RNA extraction and high-throughput sequencing

The RNA sequencing of spike was done at 25 DAA to identify the genes involved in supply of assimilates to the developing grain and increase in dry mass content. Three biological replicates of the spike of the main stem of Sunstar and Raj 4079 were collected at 25 DAA stage under C, D and L environments in 2020–2021 and immediately snapped frozen in liquid nitrogen. Total RNA extraction was carried out using standard trizol protocol. The quality and quantity of RNA were confirmed by RNAse-free agarose gel electrophoresis, and concentration was measured using qubit, nanodrop and Agilent tapestation. High-quality RNA from all the samples was used for mRNA purification. The mRNA library was prepared using the TruSeq Stranded mRNA Kit_Plant. The libraries were then sequenced on Illumina Hiseq. X 10 platform at SciGenom Next-Gen sequencing facility, Cochin, India.

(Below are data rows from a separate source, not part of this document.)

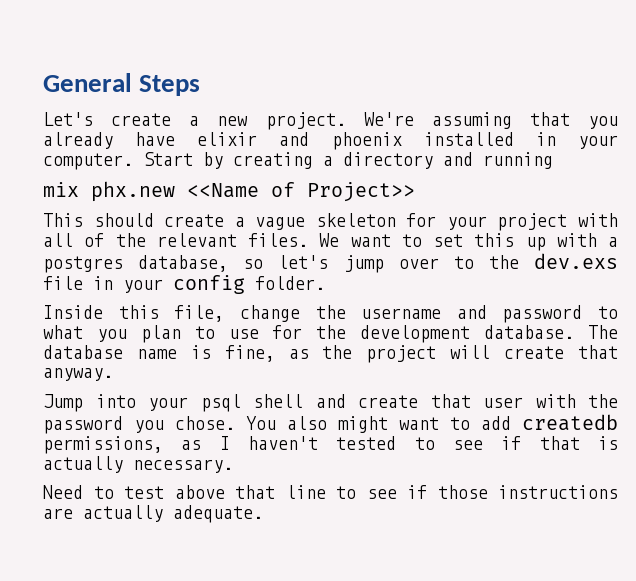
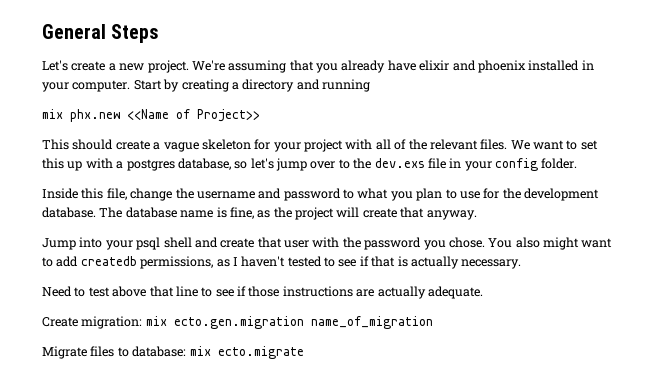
(263, 514) none -> [42,316,433,329] [42,346,304,359] // Create migration: mix ecto.gen.migration name_of_migration // Migrate files to database: mix ecto.migrate

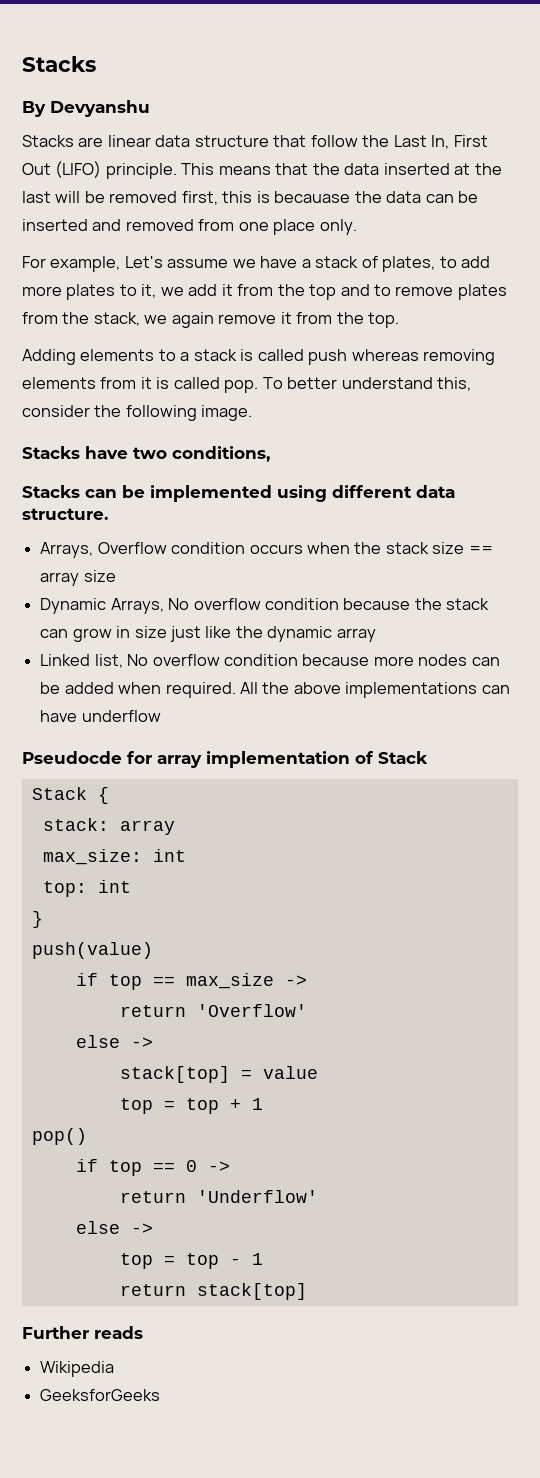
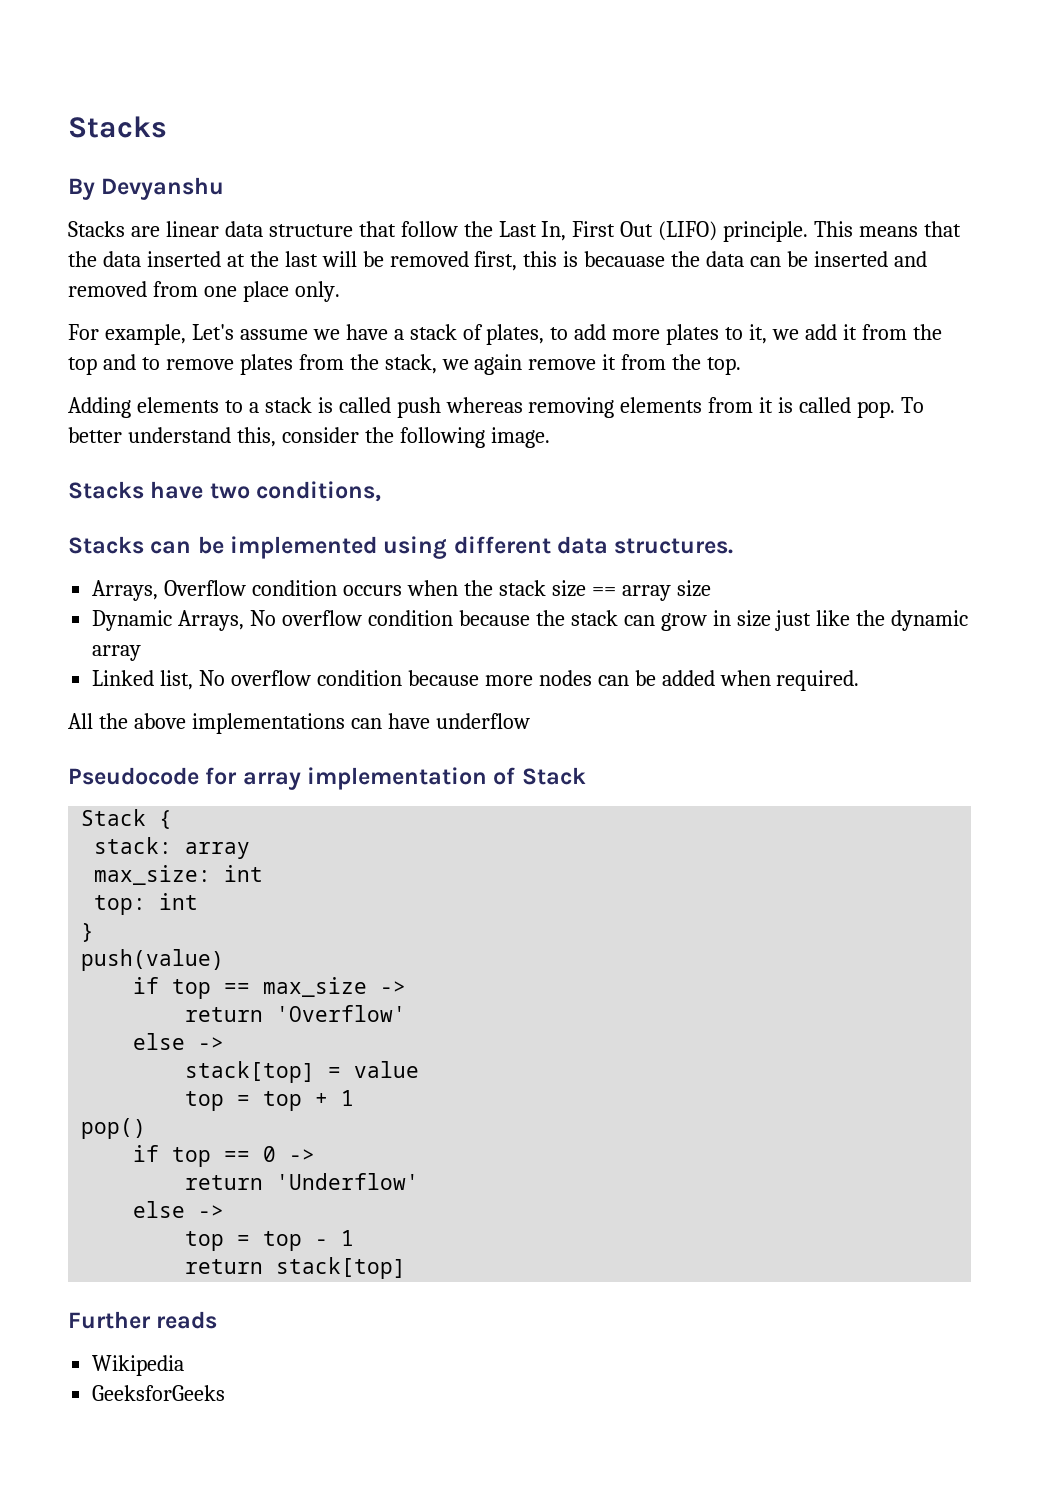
[22,508,108,520] structure. -> [614,538,734,554] structures.
(236, 690) none -> (860, 680) //
[22,751,122,764] Pseudocde -> [68,767,199,785] Pseudocode

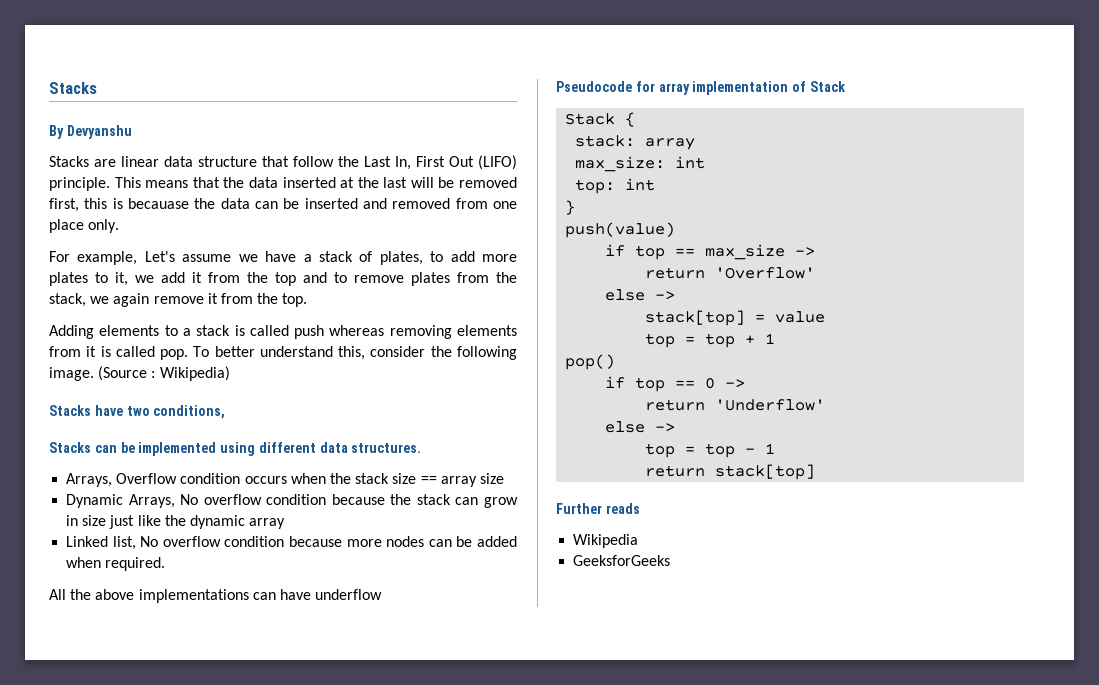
(550, 437) none -> [98,366,230,381] (Source : Wikipedia)

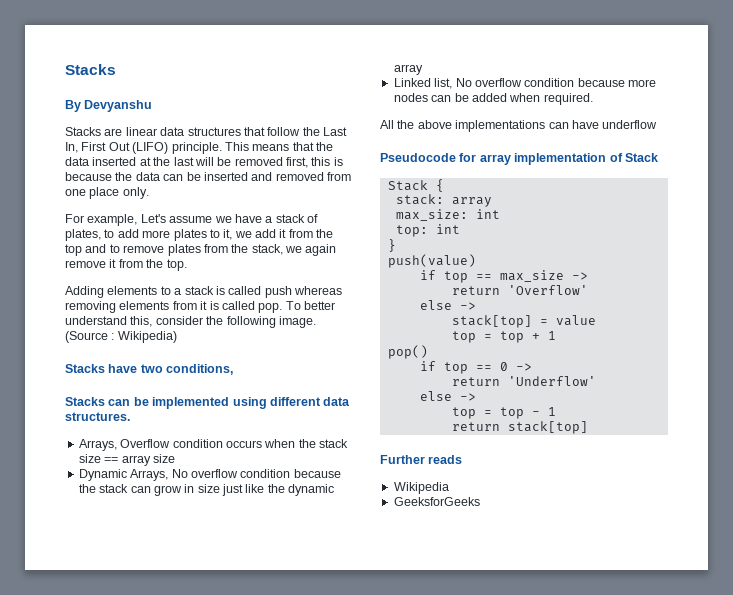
[198,156,257,167] structure -> [187,127,241,136] structures
[127,198,189,209] becauase -> [65,172,112,181] because

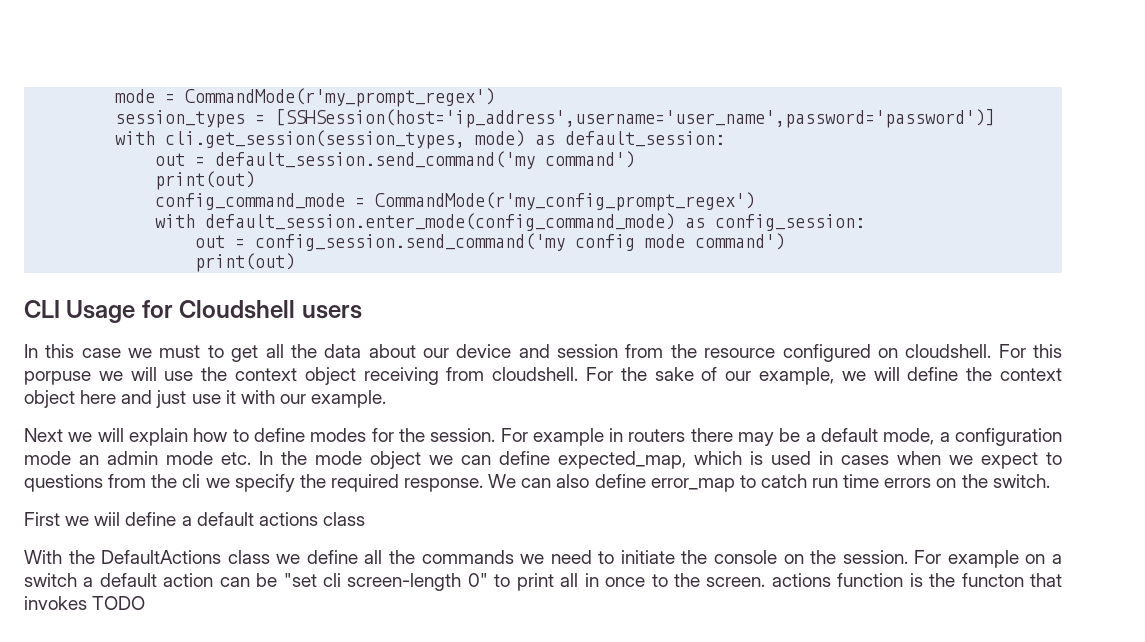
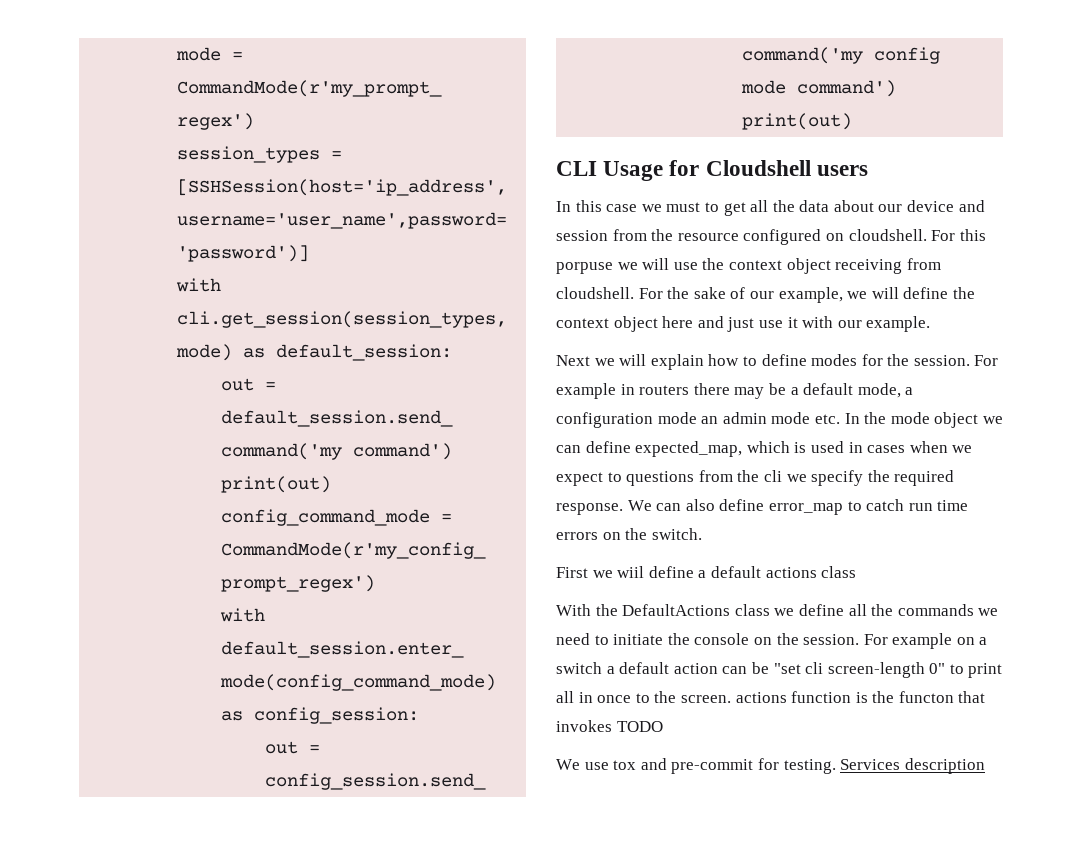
(146, 603) none -> [556,758,985,774] // We use tox and pre-commit for testing. Services description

Preprocessing of RNA-Seq data and transcriptome profile analysis

In the preprocessing step of the raw reads, the adaptor sequences and low-quality bases were trimmed using AdapterRemoval-v2 (version 2.3.1). From the preprocessed reads, ribosomal RNA sequences were removed by aligning the reads with the silva database using bowtie2 (version 2.2.9) and subsequent workflow using samtools (version 1.9), sambamba (version 0.7.0), BamUtil (version 1.0.14) tools and in-house scripts. The preprocessed and rRNA removed reads were used for reference-based pair-wise alignment with Wheat Ensembl release 31 reference genome downloaded from Ensemble (http://ftp.ebi.ac.uk/ensemblgenomes/pub/plants/release-31/fasta/triticum_aestivum/dna/Triticum_aestivum.IWGSC1%2Bpopseq.dna.toplevel.fa.gz). The alignment was performed using the STAR program (version 2.7.6a).

Differential gene expression

After aligning the reads with the transcriptome, differential expression analysis for all pairs of samples comparisons was performed using the cuffdiff program of the cufflinks package (version 2.2.1). Absolute (Log2 fold change) _ 2 along with p-value < 0.05 separately were used as cut offs for identifying up and down regulated genes.

Statistical significance

The statistical significance of the data was calculated using “agricolae” package in R version 4.0.1¹⁰⁴. The Duncan’s multiple range test (DMRT) was carried out at p < 0.05 and used as a posthoc test to separate the means where ANOVA indicated significant differences.

Statement

We confirm that experimental research and field studies on plants (either cultivated or wild), including the collection of plant material, comply with relevant institutional, national, and international guidelines and legislation.